◆ **Exercise aim**
Please repeat the records below exactly, from the first line through the line containing "legume: none [1847,889,2066,1059]", and nothing more.

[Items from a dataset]

━━━━━━━━━━━━━━━━━━━━

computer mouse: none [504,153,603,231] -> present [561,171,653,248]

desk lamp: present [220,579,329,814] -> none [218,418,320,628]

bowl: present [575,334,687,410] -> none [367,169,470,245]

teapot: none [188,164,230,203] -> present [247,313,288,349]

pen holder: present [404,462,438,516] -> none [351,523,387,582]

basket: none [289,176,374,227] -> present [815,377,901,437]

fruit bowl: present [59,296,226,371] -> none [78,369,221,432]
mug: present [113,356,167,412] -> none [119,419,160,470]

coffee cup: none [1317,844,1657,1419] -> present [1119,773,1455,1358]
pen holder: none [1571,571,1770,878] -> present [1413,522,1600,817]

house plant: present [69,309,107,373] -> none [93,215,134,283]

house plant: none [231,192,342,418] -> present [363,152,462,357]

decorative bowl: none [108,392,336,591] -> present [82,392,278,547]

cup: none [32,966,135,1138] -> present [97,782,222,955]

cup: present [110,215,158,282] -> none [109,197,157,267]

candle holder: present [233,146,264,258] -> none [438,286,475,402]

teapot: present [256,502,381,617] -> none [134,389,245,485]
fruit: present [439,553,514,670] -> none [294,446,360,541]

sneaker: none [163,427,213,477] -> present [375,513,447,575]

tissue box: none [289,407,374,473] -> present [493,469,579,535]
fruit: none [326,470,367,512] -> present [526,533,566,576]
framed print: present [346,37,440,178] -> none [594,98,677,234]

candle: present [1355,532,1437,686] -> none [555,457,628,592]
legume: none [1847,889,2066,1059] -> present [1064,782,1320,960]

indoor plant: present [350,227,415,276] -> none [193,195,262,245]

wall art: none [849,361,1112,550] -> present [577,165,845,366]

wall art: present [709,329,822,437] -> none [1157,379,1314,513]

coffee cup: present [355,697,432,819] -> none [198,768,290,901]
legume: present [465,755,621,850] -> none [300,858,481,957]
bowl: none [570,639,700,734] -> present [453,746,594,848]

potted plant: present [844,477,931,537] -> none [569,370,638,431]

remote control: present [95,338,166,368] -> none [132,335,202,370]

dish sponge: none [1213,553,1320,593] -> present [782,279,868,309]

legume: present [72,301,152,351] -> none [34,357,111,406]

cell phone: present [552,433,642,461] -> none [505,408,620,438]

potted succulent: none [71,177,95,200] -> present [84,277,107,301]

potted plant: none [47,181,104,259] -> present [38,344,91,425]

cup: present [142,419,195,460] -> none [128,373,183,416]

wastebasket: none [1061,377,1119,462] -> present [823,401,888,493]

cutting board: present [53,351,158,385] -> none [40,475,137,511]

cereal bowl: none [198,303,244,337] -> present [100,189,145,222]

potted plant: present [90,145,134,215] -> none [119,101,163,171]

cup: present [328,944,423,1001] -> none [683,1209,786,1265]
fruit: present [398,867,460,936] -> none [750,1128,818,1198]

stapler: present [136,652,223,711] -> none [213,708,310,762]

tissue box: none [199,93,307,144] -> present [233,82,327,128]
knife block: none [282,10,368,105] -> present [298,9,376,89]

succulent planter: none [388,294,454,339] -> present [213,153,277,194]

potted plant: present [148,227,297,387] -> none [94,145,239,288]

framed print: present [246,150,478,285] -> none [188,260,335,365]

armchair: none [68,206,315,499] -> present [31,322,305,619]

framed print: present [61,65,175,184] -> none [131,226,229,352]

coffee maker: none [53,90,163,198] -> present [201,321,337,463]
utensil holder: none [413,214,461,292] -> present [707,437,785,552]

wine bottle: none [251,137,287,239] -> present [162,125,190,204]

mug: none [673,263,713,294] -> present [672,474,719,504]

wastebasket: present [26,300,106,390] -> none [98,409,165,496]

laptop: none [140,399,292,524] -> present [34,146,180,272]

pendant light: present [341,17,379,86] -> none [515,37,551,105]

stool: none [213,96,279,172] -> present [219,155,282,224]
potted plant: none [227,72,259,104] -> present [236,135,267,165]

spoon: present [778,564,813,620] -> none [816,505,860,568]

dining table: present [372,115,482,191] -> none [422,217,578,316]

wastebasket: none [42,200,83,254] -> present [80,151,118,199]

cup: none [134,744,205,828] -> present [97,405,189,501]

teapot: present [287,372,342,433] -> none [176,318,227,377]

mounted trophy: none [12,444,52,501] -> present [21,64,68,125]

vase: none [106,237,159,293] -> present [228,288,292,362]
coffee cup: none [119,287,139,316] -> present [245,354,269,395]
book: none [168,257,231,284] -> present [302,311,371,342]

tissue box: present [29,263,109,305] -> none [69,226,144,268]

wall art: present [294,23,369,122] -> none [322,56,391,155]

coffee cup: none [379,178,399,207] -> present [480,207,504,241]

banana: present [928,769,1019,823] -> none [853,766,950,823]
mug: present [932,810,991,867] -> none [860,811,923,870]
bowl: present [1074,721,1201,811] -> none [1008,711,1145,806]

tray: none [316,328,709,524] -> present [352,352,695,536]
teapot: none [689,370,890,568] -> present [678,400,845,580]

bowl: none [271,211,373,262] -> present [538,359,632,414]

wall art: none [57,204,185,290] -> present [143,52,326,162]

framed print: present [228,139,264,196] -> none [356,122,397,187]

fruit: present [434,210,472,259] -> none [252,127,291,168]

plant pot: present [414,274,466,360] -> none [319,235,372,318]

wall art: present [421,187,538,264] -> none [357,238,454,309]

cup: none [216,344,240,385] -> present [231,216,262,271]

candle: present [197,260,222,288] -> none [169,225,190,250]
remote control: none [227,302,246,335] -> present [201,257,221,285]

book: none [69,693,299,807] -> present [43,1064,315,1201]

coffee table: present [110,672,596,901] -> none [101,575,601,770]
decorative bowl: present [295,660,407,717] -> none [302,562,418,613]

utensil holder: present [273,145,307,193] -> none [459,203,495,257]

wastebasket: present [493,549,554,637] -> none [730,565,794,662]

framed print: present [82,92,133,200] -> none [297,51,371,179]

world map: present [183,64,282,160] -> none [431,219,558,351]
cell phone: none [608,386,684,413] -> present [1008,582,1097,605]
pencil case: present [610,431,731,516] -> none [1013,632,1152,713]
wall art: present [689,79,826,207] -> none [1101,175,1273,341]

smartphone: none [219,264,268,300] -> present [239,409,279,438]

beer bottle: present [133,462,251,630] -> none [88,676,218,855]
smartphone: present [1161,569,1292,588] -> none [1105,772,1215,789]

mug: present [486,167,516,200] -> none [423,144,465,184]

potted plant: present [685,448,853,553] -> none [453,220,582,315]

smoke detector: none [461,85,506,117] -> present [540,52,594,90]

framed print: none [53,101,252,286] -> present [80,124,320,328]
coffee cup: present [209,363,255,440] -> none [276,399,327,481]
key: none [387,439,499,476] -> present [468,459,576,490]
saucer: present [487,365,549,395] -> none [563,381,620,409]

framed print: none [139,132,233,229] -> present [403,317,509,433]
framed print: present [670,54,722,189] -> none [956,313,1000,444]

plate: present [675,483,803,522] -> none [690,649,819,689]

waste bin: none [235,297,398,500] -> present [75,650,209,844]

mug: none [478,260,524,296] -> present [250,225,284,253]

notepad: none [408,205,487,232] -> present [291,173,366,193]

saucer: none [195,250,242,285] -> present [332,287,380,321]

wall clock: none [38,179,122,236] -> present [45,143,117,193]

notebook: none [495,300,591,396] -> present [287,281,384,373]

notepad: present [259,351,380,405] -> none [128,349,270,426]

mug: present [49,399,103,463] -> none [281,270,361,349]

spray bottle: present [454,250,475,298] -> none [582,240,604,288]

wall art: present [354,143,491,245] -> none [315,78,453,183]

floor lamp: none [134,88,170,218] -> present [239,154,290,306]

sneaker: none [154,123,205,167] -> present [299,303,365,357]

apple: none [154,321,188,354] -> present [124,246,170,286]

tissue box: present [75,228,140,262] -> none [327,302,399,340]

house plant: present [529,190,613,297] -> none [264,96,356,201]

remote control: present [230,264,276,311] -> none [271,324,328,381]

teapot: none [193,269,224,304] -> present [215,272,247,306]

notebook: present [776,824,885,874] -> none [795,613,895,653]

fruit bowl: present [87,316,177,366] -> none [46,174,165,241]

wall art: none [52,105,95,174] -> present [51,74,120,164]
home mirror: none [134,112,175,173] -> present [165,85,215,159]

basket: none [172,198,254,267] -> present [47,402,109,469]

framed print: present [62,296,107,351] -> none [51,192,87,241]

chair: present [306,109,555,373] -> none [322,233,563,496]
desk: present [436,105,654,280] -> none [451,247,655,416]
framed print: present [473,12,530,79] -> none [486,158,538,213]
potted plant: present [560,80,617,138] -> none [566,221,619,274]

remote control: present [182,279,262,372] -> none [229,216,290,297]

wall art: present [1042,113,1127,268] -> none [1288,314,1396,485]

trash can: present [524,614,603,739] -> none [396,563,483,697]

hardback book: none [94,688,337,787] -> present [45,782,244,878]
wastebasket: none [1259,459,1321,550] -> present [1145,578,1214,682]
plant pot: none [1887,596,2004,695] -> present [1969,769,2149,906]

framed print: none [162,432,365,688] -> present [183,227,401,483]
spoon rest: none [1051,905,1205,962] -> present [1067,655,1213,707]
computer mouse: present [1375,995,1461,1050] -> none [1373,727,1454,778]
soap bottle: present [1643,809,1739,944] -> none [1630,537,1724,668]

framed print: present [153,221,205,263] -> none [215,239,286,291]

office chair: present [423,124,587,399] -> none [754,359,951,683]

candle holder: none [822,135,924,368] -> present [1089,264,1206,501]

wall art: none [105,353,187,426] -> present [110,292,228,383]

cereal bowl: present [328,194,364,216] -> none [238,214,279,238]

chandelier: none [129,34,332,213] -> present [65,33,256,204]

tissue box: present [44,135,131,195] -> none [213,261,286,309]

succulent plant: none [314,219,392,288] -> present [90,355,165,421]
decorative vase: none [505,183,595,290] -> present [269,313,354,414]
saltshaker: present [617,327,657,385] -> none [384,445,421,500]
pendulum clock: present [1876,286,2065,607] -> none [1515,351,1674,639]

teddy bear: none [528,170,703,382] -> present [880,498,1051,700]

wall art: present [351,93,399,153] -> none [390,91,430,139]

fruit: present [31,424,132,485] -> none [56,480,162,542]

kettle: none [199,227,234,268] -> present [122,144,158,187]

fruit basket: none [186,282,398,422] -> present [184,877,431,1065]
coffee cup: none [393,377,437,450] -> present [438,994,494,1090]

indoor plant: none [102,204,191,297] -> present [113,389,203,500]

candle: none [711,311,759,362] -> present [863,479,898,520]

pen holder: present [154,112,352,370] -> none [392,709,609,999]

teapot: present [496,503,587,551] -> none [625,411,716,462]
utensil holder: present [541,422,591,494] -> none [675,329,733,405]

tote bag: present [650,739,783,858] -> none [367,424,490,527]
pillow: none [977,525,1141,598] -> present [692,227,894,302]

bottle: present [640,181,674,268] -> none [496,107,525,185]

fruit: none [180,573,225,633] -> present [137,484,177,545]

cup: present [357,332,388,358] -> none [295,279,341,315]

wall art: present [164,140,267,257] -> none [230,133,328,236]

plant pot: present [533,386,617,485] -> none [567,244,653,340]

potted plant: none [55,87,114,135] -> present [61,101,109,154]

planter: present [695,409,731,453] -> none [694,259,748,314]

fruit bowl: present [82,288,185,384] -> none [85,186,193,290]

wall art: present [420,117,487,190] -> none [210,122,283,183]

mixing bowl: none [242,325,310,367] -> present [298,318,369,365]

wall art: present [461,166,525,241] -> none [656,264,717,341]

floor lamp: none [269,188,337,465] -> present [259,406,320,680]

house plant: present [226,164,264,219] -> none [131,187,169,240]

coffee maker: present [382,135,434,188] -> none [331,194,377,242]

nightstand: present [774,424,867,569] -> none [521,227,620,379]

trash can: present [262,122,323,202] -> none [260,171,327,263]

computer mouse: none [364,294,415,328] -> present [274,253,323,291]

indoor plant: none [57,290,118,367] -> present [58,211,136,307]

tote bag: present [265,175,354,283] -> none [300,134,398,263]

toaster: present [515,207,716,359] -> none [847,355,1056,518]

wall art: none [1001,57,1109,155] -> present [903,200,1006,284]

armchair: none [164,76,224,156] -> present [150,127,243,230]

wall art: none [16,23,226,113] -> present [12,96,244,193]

━━━━━━━━━━━━━━━━━━━━

◆ **Task output**
computer mouse: none [504,153,603,231] -> present [561,171,653,248]

desk lamp: present [220,579,329,814] -> none [218,418,320,628]

bowl: present [575,334,687,410] -> none [367,169,470,245]

teapot: none [188,164,230,203] -> present [247,313,288,349]

pen holder: present [404,462,438,516] -> none [351,523,387,582]

basket: none [289,176,374,227] -> present [815,377,901,437]

fruit bowl: present [59,296,226,371] -> none [78,369,221,432]
mug: present [113,356,167,412] -> none [119,419,160,470]

coffee cup: none [1317,844,1657,1419] -> present [1119,773,1455,1358]
pen holder: none [1571,571,1770,878] -> present [1413,522,1600,817]

house plant: present [69,309,107,373] -> none [93,215,134,283]

house plant: none [231,192,342,418] -> present [363,152,462,357]

decorative bowl: none [108,392,336,591] -> present [82,392,278,547]

cup: none [32,966,135,1138] -> present [97,782,222,955]

cup: present [110,215,158,282] -> none [109,197,157,267]

candle holder: present [233,146,264,258] -> none [438,286,475,402]

teapot: present [256,502,381,617] -> none [134,389,245,485]
fruit: present [439,553,514,670] -> none [294,446,360,541]

sneaker: none [163,427,213,477] -> present [375,513,447,575]

tissue box: none [289,407,374,473] -> present [493,469,579,535]
fruit: none [326,470,367,512] -> present [526,533,566,576]
framed print: present [346,37,440,178] -> none [594,98,677,234]

candle: present [1355,532,1437,686] -> none [555,457,628,592]
legume: none [1847,889,2066,1059] -> present [1064,782,1320,960]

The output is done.